Here's a good example from Everestbands.com:

Image

They way their rules are setup, the customer will only ever see two shipping options: standard or free, and express. That's another good point: avoid choice paralysis by only offering people 1 or 2 shipping options.

Give it a shot! (This even gives you a leg up on Amazon who doesn't tell you what carrier you're going to get.)

There are two pages every Shopify store I’ve ever set up has: a Contact Page and an About Page. (If I can toot my own horn, we totally nailed our own Contact page. It gets more compliments than any other page on our site.) If you’re like many people, you’ve struggled to write an about page because you don’t know what to put on it. But more importantly, you don’t know what to put on it because you don’t really know the purpose of the page.

I’m going to clear up both of those things for you.

I was talking to my friend Jordan Gal from CartHook about some of his experiences running a wildly successful ecommerce store with his brothers, and he shared with me an anecdote that gave me an ah-ha moment.

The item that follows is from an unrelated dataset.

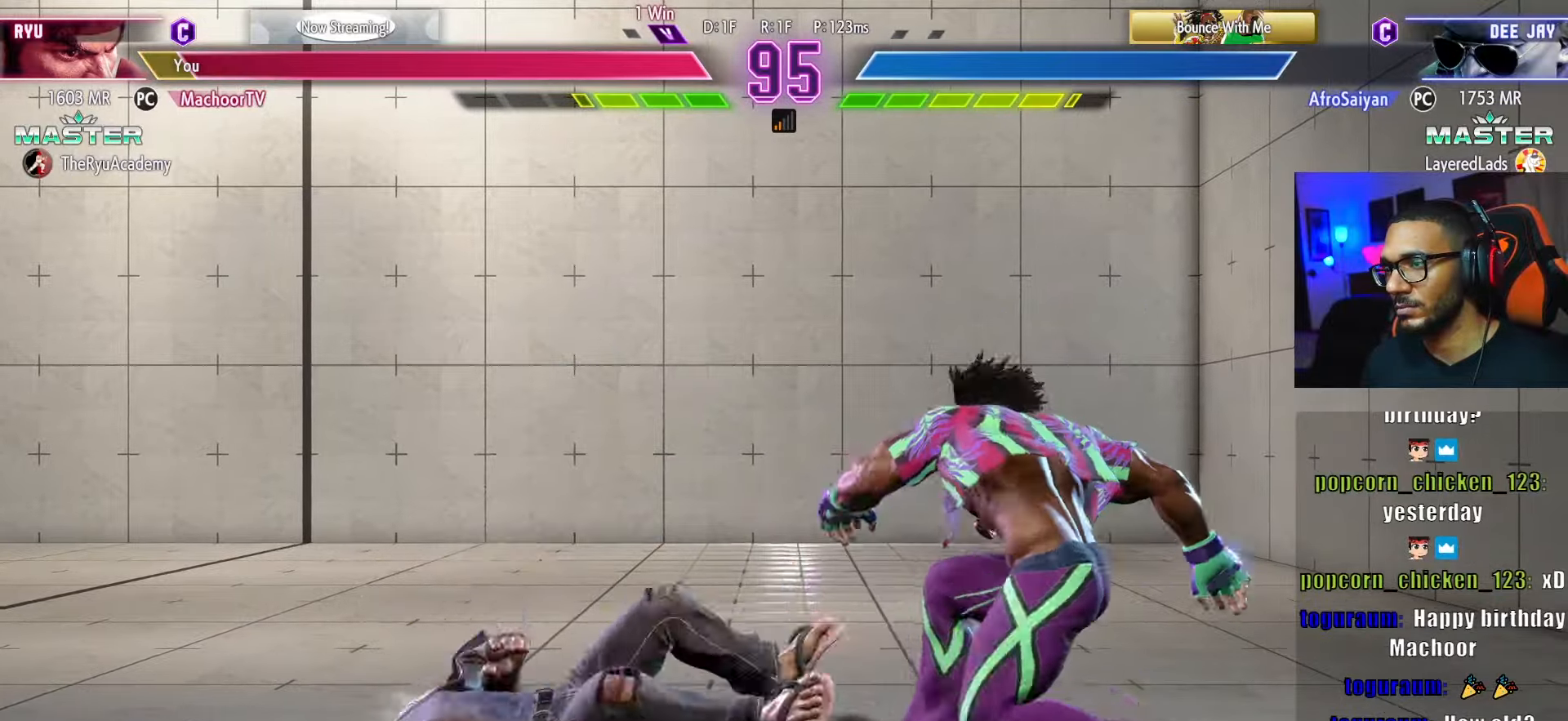
{"buttons": ["SQUARE", "R1", "DPAD_DOWN"], "left_stick": "center", "right_stick": "center", "events": [[17, "DPAD_DOWN", "down"], [17, "L1", "down"], [100, "L1", "up"], [117, "DPAD_DOWN", "up"], [134, "DPAD_LEFT", "up"], [217, "DPAD_DOWN", "down"], [234, "DPAD_RIGHT", "down"], [267, "DPAD_DOWN", "up"], [284, "DPAD_DOWN", "down"], [317, "DPAD_RIGHT", "up"], [384, "DPAD_RIGHT", "down"], [400, "R1", "down"], [400, "SQUARE", "down"], [434, "TRIANGLE", "down"], [450, "DPAD_RIGHT", "up"], [500, "TRIANGLE", "up"]]}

Jordan had LiveChat on his site, and it let him track people in real-time. And by doing that, they quickly noticed a pattern: shoppers would find a product and add it to their cart. (At this point they’ve decided they want to buy that product.) Once in the cart, some folks would proceed to checkout, and others would do something strange: they’d visit the about page. This is because they were making a second and often overlooked decision: “Yes, I want to buy this item, but do I want to buy it from this store?”

Think about it, when you’re in a brick & mortar store, you know it’s a legitimate operation. Leases were signed, licenses paid for, etc. The web doesn’t have that same implicit trust factor. No matter how nice the website is, if the visitor hasn’t heard of it before, it inspires about as much implicit trust as a guy selling t-shirts out of a van in the parking lot.

So in lieu of any physical location to visit, some visitors may visit the about page to get a sense of how trustworthy you are. (And why not, your website is, after all, an anonymous stranger asking for their credit card number in the dim parking lot of the internet.) So the first and foremost thing to do on your About page is to introduce yourself. Get out of the shadows, and include your photo, and a little bit about yourself. How did you come to run an ecommerce store? What do you love about it? Things that personalize you. Then go a step further in building trust and include your store’s contact information. A toll-free number especially boosts trust. Being accessible is important.

After you’ve given the visitor a sense of who you are with your about page and how to get ahold of you, they may start to wonder about what a relationship is like with you. This is where you trot out everything you have that minimizes risk for the customer:

  • Guarantees
  • Easy Returns
  • Free Shipping
  • Guaranteed Fast Shipping
  • And even Testimonials

When you offer all of the above, you’re going the extra step that your competitors haven’t. A customer choosing between two sites, may go with the more expensive site if it’s more trustworthy. So get out there and update your About page. It may only take you 15 minutes and it could boost your conversion rate.